In the Web Client Software Factory, it is this rationale that drove the MVP Bundle. Since I joined p&p, I heard countless feedback from customers who did not understand how to properly implement MVP. Having the automated recipes that generated the presenter, view, and view interface and wired everything together was not enough. It's like great you did that for me, but now what do I do? So in the MVP bundle, we decided to focus on the pattern itself and then show you how you can implement MVP yourself without having an dependencies on the CWAB (Composite Web Application Block). We then showed you additionally how using the CWAB aids you in implementing MVP. Having that understanding of MVP means you can take that knowledge and implement it yourself, look at other alternatives besides CWAB that might aid you or use CWAB. It's really up to you.

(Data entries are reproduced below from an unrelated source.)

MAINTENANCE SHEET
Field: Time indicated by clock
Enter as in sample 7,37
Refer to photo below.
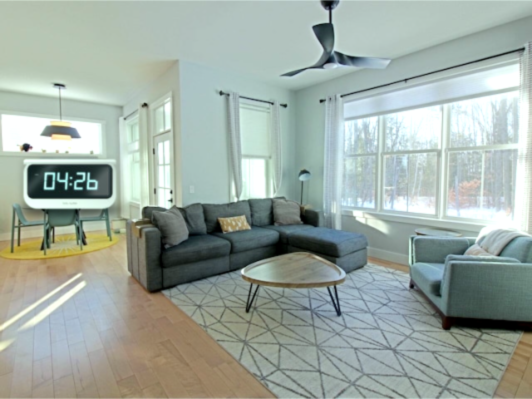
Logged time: 4,26
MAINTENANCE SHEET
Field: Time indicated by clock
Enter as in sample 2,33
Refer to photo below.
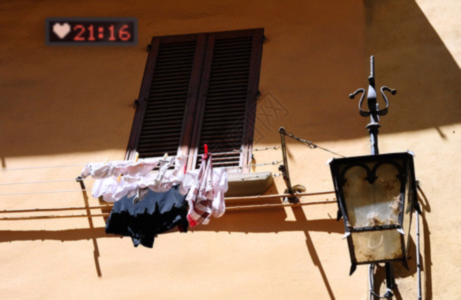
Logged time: 21,16
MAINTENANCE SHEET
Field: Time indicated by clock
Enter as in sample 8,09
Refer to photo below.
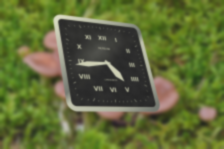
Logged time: 4,44
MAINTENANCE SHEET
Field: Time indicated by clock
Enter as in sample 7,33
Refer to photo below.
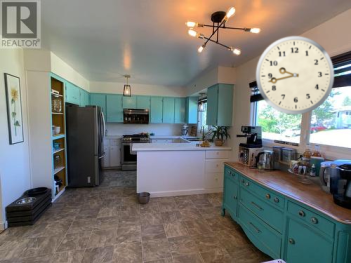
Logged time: 9,43
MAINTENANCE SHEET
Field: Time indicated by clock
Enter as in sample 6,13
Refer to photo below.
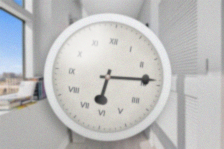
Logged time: 6,14
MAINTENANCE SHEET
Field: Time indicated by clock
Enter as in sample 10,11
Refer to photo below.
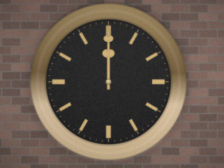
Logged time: 12,00
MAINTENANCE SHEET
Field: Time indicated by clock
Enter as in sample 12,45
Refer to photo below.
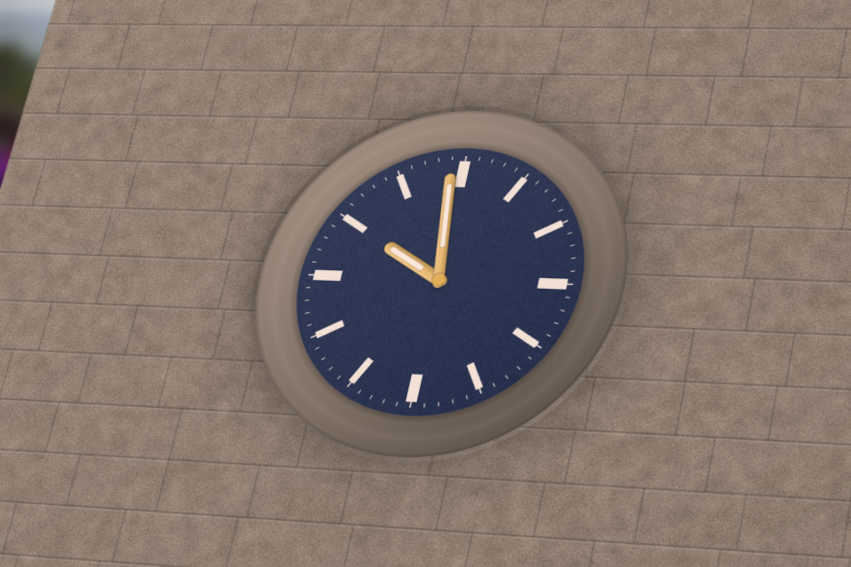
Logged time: 9,59
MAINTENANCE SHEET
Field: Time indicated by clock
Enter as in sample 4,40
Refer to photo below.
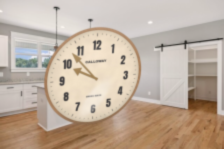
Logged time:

Back to the fishing metaphor. Think of the patterns as you would think of knowing how to fish. Then think of CAB, CWAB, Prism is different kinds of fishing poles. Think of the challenges you are addressing in your apps as the fish. If all you learn is how to use one fishing pole, then that's not very useful. Having a knowledge of fishing means you are free to choose the pole of your choice, or create your own ;-)

In the new "Prism" work you are going to see us driving seriously on the underlying patterns for building Composite WPF applications rather than just reusable code libraries. Yes we'll give you a fishing pole (though it may not be the right pole for catching every kind of fish) but we'll show you how to fish first.